HOW TO COMPLETE THIS TASK:
Lines with the word "Times" in them are the ones to copy from the records.

START AVAILABLE DATA

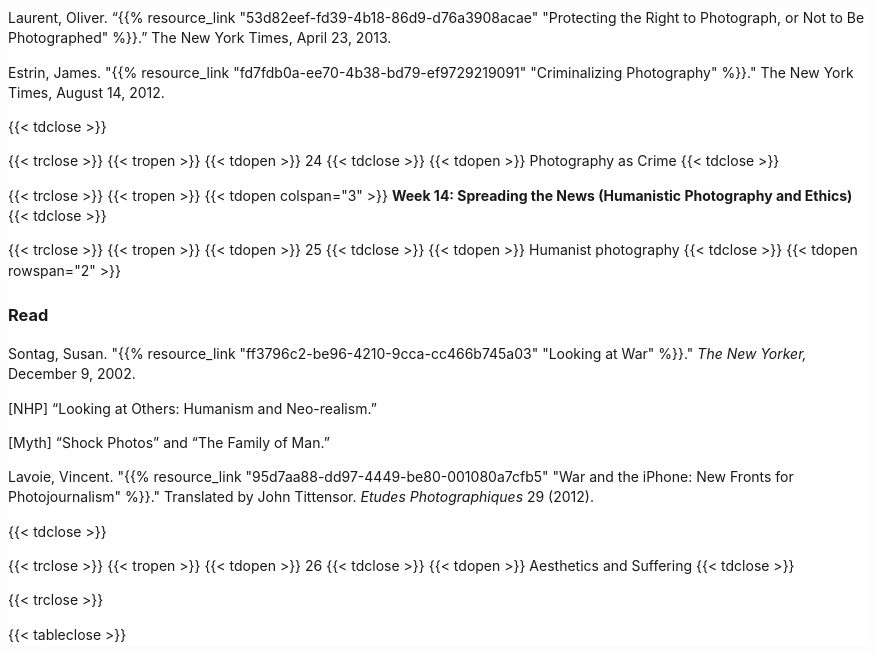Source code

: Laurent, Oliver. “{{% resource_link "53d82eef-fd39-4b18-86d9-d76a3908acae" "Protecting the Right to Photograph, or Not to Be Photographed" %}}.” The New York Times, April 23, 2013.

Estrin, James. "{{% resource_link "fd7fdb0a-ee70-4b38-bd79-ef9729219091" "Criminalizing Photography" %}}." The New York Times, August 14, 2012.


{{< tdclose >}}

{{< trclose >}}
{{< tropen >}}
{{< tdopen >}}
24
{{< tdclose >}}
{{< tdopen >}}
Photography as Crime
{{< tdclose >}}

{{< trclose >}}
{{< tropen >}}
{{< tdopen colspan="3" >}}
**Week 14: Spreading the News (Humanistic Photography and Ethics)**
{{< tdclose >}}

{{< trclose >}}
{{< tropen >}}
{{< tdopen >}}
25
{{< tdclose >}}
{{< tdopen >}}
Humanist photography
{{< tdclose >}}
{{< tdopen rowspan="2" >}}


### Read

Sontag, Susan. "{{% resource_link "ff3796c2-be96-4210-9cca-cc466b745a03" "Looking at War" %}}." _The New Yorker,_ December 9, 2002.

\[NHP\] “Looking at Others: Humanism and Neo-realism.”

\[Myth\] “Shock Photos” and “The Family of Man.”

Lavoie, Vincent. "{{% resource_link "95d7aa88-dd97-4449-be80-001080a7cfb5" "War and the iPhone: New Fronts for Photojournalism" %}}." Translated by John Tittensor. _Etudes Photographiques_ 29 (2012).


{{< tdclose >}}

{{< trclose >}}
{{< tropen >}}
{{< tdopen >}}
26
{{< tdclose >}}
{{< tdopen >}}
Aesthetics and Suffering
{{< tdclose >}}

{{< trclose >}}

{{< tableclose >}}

END AVAILABLE DATA
START AVAILABLE DATA

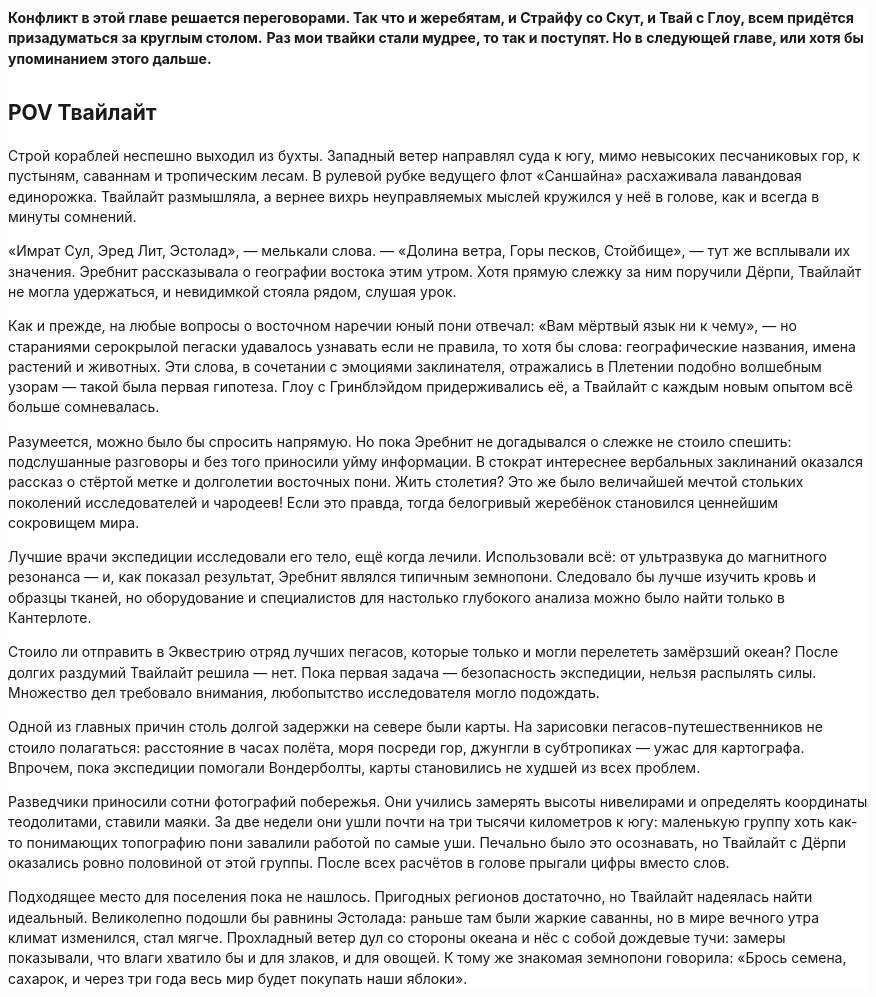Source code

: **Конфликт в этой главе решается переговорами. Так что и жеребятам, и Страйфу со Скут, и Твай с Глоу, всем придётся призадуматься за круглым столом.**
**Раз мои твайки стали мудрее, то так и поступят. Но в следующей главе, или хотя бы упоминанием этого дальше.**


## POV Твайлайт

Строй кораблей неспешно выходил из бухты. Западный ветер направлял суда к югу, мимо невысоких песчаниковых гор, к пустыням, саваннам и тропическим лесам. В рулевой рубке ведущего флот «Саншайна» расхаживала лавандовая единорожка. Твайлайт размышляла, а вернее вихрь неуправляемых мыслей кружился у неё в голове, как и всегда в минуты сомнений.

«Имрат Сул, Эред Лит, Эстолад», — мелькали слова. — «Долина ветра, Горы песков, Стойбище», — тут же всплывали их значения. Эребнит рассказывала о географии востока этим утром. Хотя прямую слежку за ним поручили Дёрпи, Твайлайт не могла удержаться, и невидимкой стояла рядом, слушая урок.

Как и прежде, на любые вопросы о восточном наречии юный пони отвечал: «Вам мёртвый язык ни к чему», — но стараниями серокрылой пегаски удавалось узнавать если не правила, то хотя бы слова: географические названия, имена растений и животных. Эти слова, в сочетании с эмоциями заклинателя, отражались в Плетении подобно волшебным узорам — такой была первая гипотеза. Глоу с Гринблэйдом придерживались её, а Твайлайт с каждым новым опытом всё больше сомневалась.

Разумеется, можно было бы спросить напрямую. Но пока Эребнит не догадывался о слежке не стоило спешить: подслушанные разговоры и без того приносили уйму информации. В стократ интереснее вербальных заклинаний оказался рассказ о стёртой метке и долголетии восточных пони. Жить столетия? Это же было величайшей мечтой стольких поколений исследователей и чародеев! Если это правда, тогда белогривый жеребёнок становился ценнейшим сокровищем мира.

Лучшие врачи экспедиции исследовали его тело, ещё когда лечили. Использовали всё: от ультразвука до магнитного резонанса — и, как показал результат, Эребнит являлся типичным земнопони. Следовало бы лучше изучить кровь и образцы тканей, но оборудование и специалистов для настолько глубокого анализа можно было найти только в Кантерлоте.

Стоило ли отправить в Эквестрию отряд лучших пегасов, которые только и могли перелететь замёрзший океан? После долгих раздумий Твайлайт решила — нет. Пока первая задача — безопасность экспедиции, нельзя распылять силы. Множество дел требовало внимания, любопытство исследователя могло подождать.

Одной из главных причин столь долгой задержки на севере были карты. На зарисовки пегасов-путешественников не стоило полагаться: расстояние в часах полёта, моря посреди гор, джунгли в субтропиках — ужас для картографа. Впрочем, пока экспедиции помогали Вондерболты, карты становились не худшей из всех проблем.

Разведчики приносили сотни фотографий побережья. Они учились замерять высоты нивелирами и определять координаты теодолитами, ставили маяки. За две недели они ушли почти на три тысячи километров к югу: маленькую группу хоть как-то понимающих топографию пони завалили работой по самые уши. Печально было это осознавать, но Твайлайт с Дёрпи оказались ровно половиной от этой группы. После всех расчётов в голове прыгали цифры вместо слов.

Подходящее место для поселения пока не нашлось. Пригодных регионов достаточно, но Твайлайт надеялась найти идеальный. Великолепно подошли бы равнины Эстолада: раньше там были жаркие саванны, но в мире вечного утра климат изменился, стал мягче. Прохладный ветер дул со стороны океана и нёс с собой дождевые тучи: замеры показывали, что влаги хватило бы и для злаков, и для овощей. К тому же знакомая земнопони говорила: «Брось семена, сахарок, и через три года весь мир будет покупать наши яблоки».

END AVAILABLE DATA

RESPONSE TO THIS TASK:
: Laurent, Oliver. “{{% resource_link "53d82eef-fd39-4b18-86d9-d76a3908acae" "Protecting the Right to Photograph, or Not to Be Photographed" %}}.” The New York Times, April 23, 2013.
Estrin, James. "{{% resource_link "fd7fdb0a-ee70-4b38-bd79-ef9729219091" "Criminalizing Photography" %}}." The New York Times, August 14, 2012.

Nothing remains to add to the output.